The traditional balance of power continues to be weighted for the G.O.P., which this year has 4,921 voters, but the Democrats had the greater increase over last year, increasing their ranks by 405 to 4,397, compared with 225 more for the G.O.P. That gives the G.O.P. a 524-vote advantage.

The unaligned, known in Board of Elections lingo as "blanks," continue to represent a powerful and much-courted bloc in East Hampton, as they do across the First Congressional District and the nation. This year there are 3,730 unaligned voters in town.

Fewer "Blanks"

"We always consider them strong Democratic prospects. However, there was a time when it was said that most of the newly registered were blanks, but that's not true anymore. Most new registrants are choosing to be Democrat or Republican," said Mr. Kelley.

The unaligned showed an increase over last year of 180, proportionately similar to the growth in registration for alternative parties. This year, there are 203 eligible Conservatives, 163 in the Independence Party, 46 Right-to-Lifers, 121 Liberals, and 4 in the Freedom Party.

Local Democrats also will be tapping voters "with certain demographic characteristics and with a sensitivity to those issues that Nora Bredes's record is most in tune with," said Mr. Kelley.

Women And Seniors

That translates into women and seniors, who are considered most likely to find fault with the incumbent's stands on abortion, gun control, and Medicare, and find Ms. Bredes's more liberal positions on those matters and her record on the environment attractive.

As a result, volunteers will be ringing up all the Democrats in town, all the independents, and "targeted" Re publicans, meaning women and seniors.

On the Republican side, getting out as many party regulars as possible for two other incumbents, State Senator Kenneth P. LaValle and Assemblyman Fred W. Thiele Jr., is the second priority for the phone bank.

Senator LaValle is seeking his 11th term, and Assemblyman Thiele is seeking his second. Mr. Thiele has been elected to office easily in the past, becoming Southampton Supervisor and County Legislator with votes from across the spectrum.

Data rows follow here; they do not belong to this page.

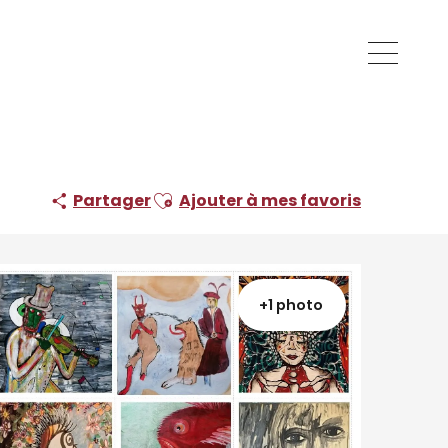
Ajouter aux favoris
Partager
Ajouter à mes favoris
+1 photo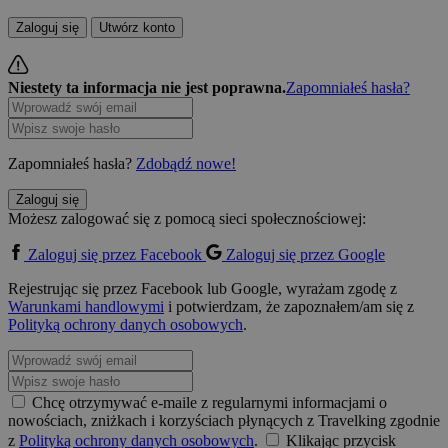
Zaloguj się
Utwórz konto
Niestety ta informacja nie jest poprawna.
Zapomniałeś hasła?
Zapomniałeś hasła?
Zdobądź nowe!
Zaloguj się
Możesz zalogować się z pomocą sieci społecznościowej:
Zaloguj się przez Facebook
Zaloguj się przez Google
Rejestrując się przez Facebook lub Google, wyrażam zgodę z
Warunkami handlowymi
i potwierdzam, że zapoznałem/am się z
Polityką ochrony danych osobowych
.
Chcę otrzymywać e-maile z regularnymi informacjami o
nowościach, zniżkach i korzyściach płynących z Travelking zgodnie
z
Polityką ochrony danych osobowych
.
Klikając przycisk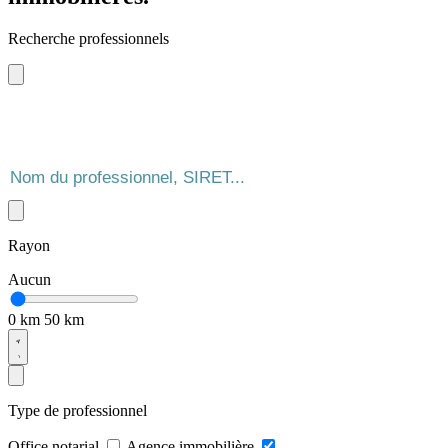
Recherche professionnels
Rayon
Aucun
0 km
50 km
Type de professionnel
Office notarial
Agence immobilière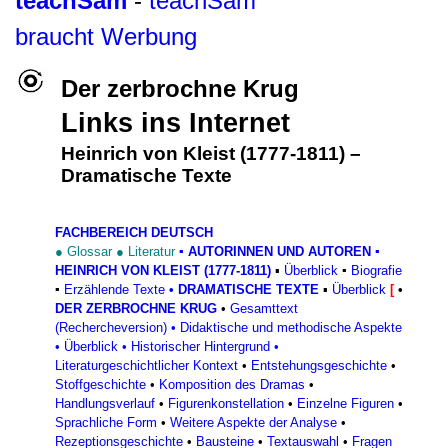
teachSam
-
teachSam
braucht Werbung
Der zerbrochne Krug
Links ins Internet
Heinrich von Kleist (1777-1811)
–
Dramatische Texte
FACHBEREICH DEUTSCH
●
Glossar
●
Literatur
▪
AUTORINNEN UND AUTOREN
▪
HEINRICH VON KLEIST (1777-1811)
▪
Überblick
▪
Biografie
▪
Erzählende Texte
•
DRAMATISCHE TEXTE
▪
Überblick
[
•
DER ZERBROCHNE KRUG
•
Gesamttext
(Rechercheversion)
•
Didaktische und methodische Aspekte
•
Überblick
•
Historischer Hintergrund
•
Literaturgeschichtlicher Kontext
•
Entstehungsgeschichte
•
Stoffgeschichte
•
Komposition des Dramas
•
Handlungsverlauf
•
Figurenkonstellation
•
Einzelne Figuren
•
Sprachliche Form
•
Weitere Aspekte der Analyse
•
Rezeptionsgeschichte
•
Bausteine
•
Textauswahl
•
Fragen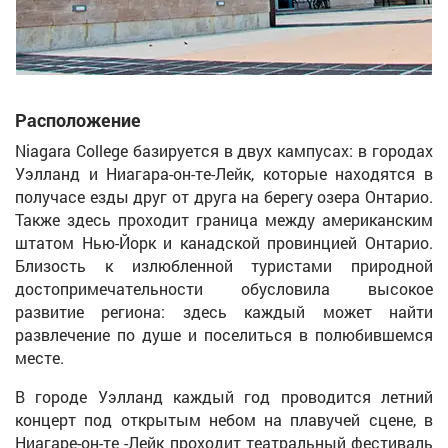
Расположение
Niagara College базируется в двух кампусах: в городах
Уэлланд и Ниагара-он-те-Лейк, которые находятся в
получасе езды друг от друга на берегу озера Онтарио.
Также здесь проходит граница между американским
штатом Нью-Йорк и канадской провинцией Онтарио.
Близость к излюбленной туристами природной
достопримечательности обусловила высокое
развитие региона: здесь каждый может найти
развлечение по душе и поселиться в полюбившемся
месте.
В городе Уэлланд каждый год проводится летний
концерт под открытым небом на плавучей сцене, в
Ниагаре-он-те -Лейк проходит театральный фестиваль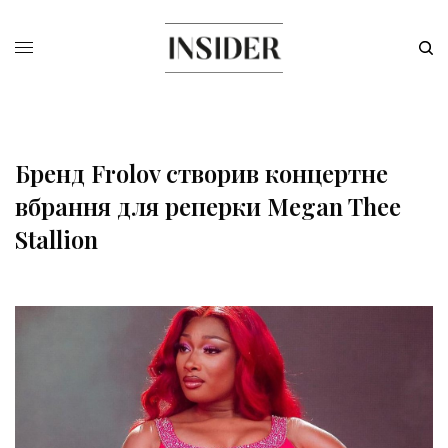
Бренд Frolov створив концертне
вбрання для реперки Megan Thee
Stallion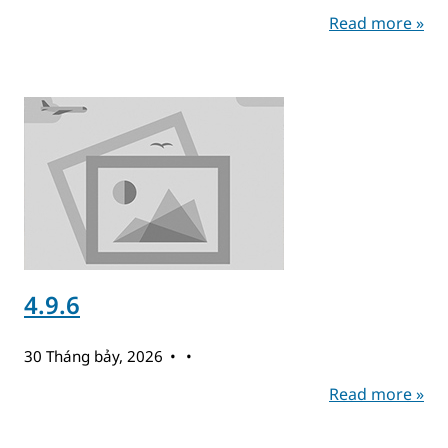
Read more »
4.9.6
30 Tháng bảy, 2026
Read more »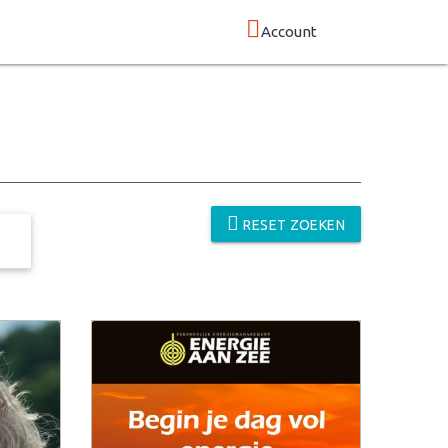
Account
RESET ZOEKEN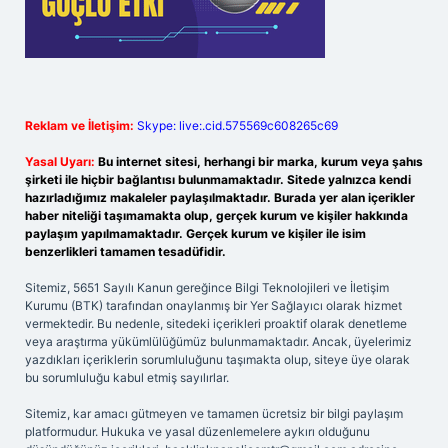
Reklam ve İletişim:
Skype: live:.cid.575569c608265c69
Yasal Uyarı:
Bu internet sitesi, herhangi bir marka, kurum veya şahıs
şirketi ile hiçbir bağlantısı bulunmamaktadır. Sitede yalnızca kendi
hazırladığımız makaleler paylaşılmaktadır. Burada yer alan içerikler
haber niteliği taşımamakta olup, gerçek kurum ve kişiler hakkında
paylaşım yapılmamaktadır. Gerçek kurum ve kişiler ile isim
benzerlikleri tamamen tesadüfidir.
Sitemiz, 5651 Sayılı Kanun gereğince Bilgi Teknolojileri ve İletişim
Kurumu (BTK) tarafından onaylanmış bir Yer Sağlayıcı olarak hizmet
vermektedir. Bu nedenle, sitedeki içerikleri proaktif olarak denetleme
veya araştırma yükümlülüğümüz bulunmamaktadır. Ancak, üyelerimiz
yazdıkları içeriklerin sorumluluğunu taşımakta olup, siteye üye olarak
bu sorumluluğu kabul etmiş sayılırlar.
Sitemiz, kar amacı gütmeyen ve tamamen ücretsiz bir bilgi paylaşım
platformudur. Hukuka ve yasal düzenlemelere aykırı olduğunu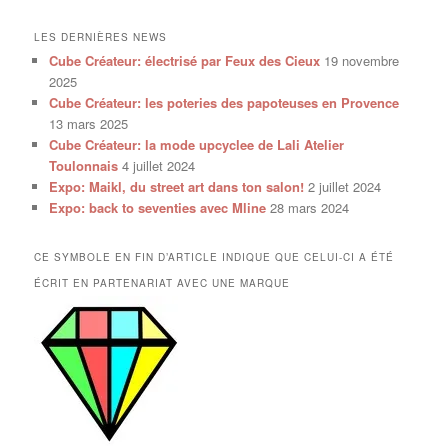
LES DERNIÈRES NEWS
Cube Créateur: électrisé par Feux des Cieux
19 novembre
2025
Cube Créateur: les poteries des papoteuses en Provence
13 mars 2025
Cube Créateur: la mode upcyclee de Lali Atelier
Toulonnais
4 juillet 2024
Expo: Maikl, du street art dans ton salon!
2 juillet 2024
Expo: back to seventies avec Mline
28 mars 2024
CE SYMBOLE EN FIN D’ARTICLE INDIQUE QUE CELUI-CI A ÉTÉ
ÉCRIT EN PARTENARIAT AVEC UNE MARQUE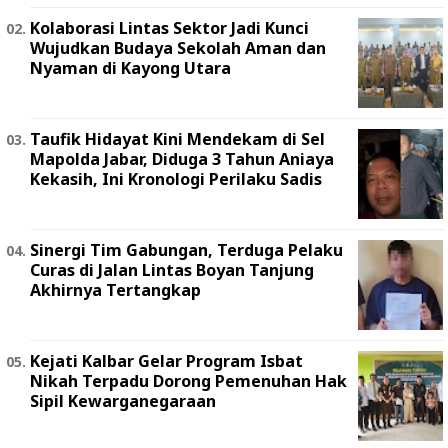
Kolaborasi Lintas Sektor Jadi Kunci
Wujudkan Budaya Sekolah Aman dan
Nyaman di Kayong Utara
Taufik Hidayat Kini Mendekam di Sel
Mapolda Jabar, Diduga 3 Tahun Aniaya
Kekasih, Ini Kronologi Perilaku Sadis
Sinergi Tim Gabungan, Terduga Pelaku
Curas di Jalan Lintas Boyan Tanjung
Akhirnya Tertangkap
Kejati Kalbar Gelar Program Isbat
Nikah Terpadu Dorong Pemenuhan Hak
Sipil Kewarganegaraan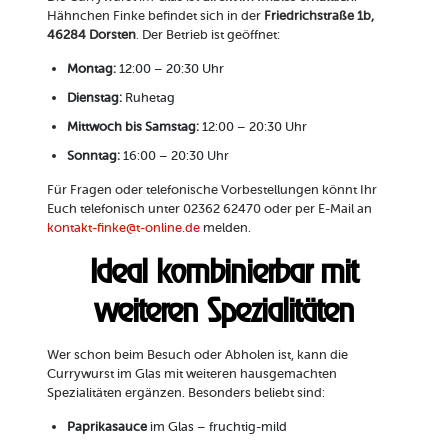
Hähnchen Finke befindet sich in der
Friedrichstraße 1b,
46284 Dorsten
. Der Betrieb ist geöffnet:
Montag:
12:00 – 20:30 Uhr
Dienstag:
Ruhetag
Mittwoch bis Samstag:
12:00 – 20:30 Uhr
Sonntag:
16:00 – 20:30 Uhr
Für Fragen oder telefonische Vorbestellungen könnt Ihr
Euch telefonisch unter
02362 62470
oder per E-Mail an
kontakt-finke@t-online.de
melden.
Ideal kombinierbar mit
weiteren Spezialitäten
Wer schon beim Besuch oder Abholen ist, kann die
Currywurst im Glas mit weiteren hausgemachten
Spezialitäten ergänzen. Besonders beliebt sind:
Paprikasauce
im Glas – fruchtig-mild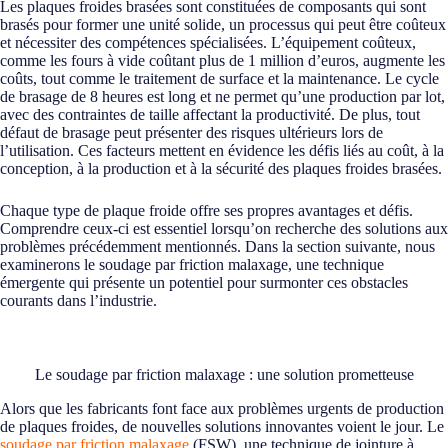
Les plaques froides brasées sont constituées de composants qui sont
brasés pour former une unité solide, un processus qui peut être coûteux
et nécessiter des compétences spécialisées. L’équipement coûteux,
comme les fours à vide coûtant plus de 1 million d’euros, augmente les
coûts, tout comme le traitement de surface et la maintenance. Le cycle
de brasage de 8 heures est long et ne permet qu’une production par lot,
avec des contraintes de taille affectant la productivité. De plus, tout
défaut de brasage peut présenter des risques ultérieurs lors de
l’utilisation. Ces facteurs mettent en évidence les défis liés au coût, à la
conception, à la production et à la sécurité des plaques froides brasées.
Chaque type de plaque froide offre ses propres avantages et défis.
Comprendre ceux-ci est essentiel lorsqu’on recherche des solutions aux
problèmes précédemment mentionnés. Dans la section suivante, nous
examinerons le soudage par friction malaxage, une technique
émergente qui présente un potentiel pour surmonter ces obstacles
courants dans l’industrie.
Le soudage par friction malaxage : une solution prometteuse
Alors que les fabricants font face aux problèmes urgents de production
de plaques froides, de nouvelles solutions innovantes voient le jour. Le
soudage par friction malaxage
(FSW), une technique de jointure à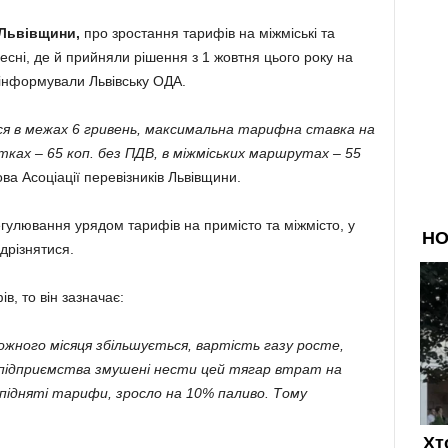
в Львівщини,
про зростання тарифів на міжміські та
сні, де й прийняли рішення з 1 жовтня цього року на
інформували Львівську ОДА.
ся в межах 6 гривень, максимальна тарифна ставка на
тках – 65 коп. без ПДВ, в міжміських маршрутах – 55
ова Асоціації перевізників Львівщини.
регулювання урядом тарифів на примісто та міжмісто, у
дрізнятися.
в, то він зазначає:
жного місяця збільшується, вартість газу росте,
і підприємства змушені нести цей тягар втрат на
 підняті тарифи, зросло на 10% паливо. Тому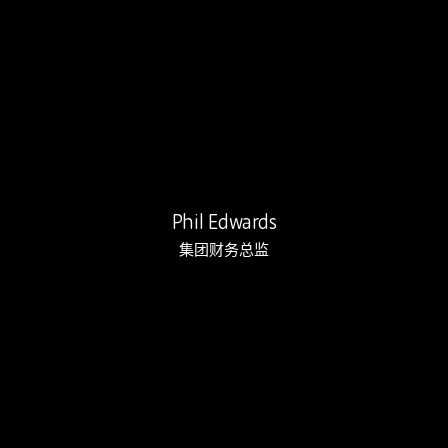
Phil是一名注册会计师，在电子元器件行…
Phil Edwards
集团财务总监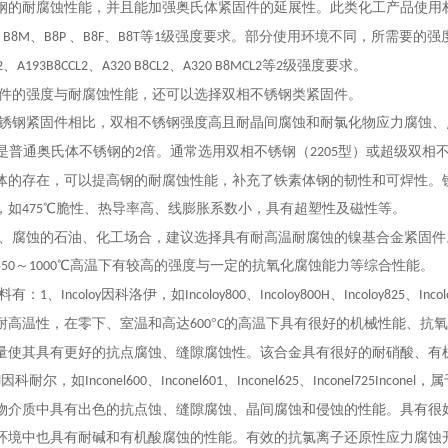
钢的耐腐蚀性能，并且能加强奥氏体紧固件的延展性。
此类化工产品使用
、
、
、
、
等
级强度要求。部分使用环境不同，所需要的强
B8M
B8P
B8F
B8T
1
、
、
、
等
级强度要求
。
2
A193B8CCL2
A320 B8CL2
A320 B8MCL2
2
件的强度与耐腐蚀性能，还可以选择双相不锈钢类紧固件。
锈钢紧固件相比，双相不锈钢强度高且耐晶间腐蚀和耐氯化物应力腐蚀、
是普通奥氏体不锈钢的
倍
。
通常选用
双相不锈钢（
型）或超级双相
2
2205
体的存在，可以提高钢的耐腐蚀性能，补充了铁素体钢的韧性和可焊性。
，
如
℃脆性、热导率高、线膨胀系数小，具有超塑性及磁性等。
475
、
腐蚀
的
石油、
化工场合，建议选择
具有耐高温耐腐蚀的
镍基合金紧固件
～
℃高温下有较高的强度与一定的抗氧化腐蚀能力等综合性能。
55
0
1000
料有：
、
因科洛伊，
如
、
、
、
1
Incoloy
Incoloy800
Incoloy800H
Incoloy825
Inco
耐高温性，在零下、室温和高达
°
的高温下具有
很
好的机械性能、抗氧
600
C
量使其具有
更
好的抗点腐蚀、缝隙腐蚀性。该合金具有
很
好的耐硝酸、有
因科耐尔，
如
、
、
、
，属
l
Inconel600
Inconel601
Inconel625
Inconel725Inconel
物介质中具有出色的抗点蚀、缝隙腐蚀、晶间腐蚀和侵蚀的性能。具有
很
环境中也具有耐碱和有机酸腐蚀的性能。有效的抗氯离子还原性应力腐蚀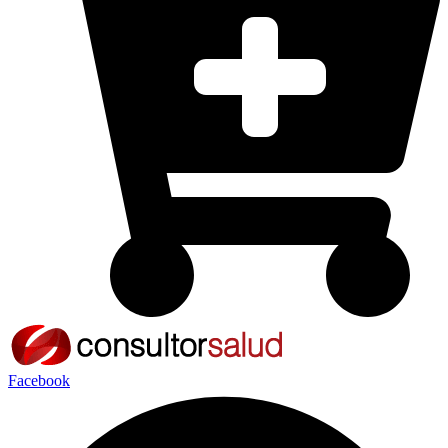
Facebook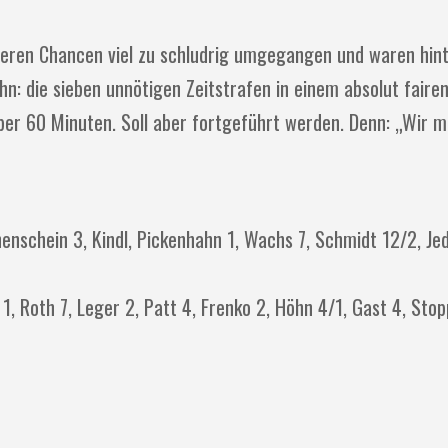
nseren Chancen viel zu schludrig umgegangen und waren hin
 ihn: die sieben unnötigen Zeitstrafen in einem absolut fairen
ber 60 Minuten. Soll aber fortgeführt werden. Denn: „Wir m
enschein 3, Kindl, Pickenhahn 1, Wachs 7, Schmidt 12/2, Jed
 1, Roth 7, Leger 2, Patt 4, Frenko 2, Höhn 4/1, Gast 4, Stop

"Realistically, they're in pretty good shape," added Mr. Duryea.

Lots Of Choices

Altogether, voters in East Hampton and Southampton Towns will share 13 choices for elected officials - President, U.S. Representative, State Senator, State Assemblyman, seven State Supreme Court judgeships, and two for the County Court - and five decisions on identical or nearly identical referendums.

In East Hampton, there is additional competition among three candidates for one seat on the Town Trustees. In Southampton voters also will decide on three local referendums related to open space and the town budget cap.

The race for Town Trustee is the only town contest this year. Voters will choose among Mr. Bennett, the Democrat, Gregg de Waal, the G.O.P.'s candidate, who ran two years ago as a Democrat without success, and Stuart B. Vorpahl Jr., running on the Independence Party line.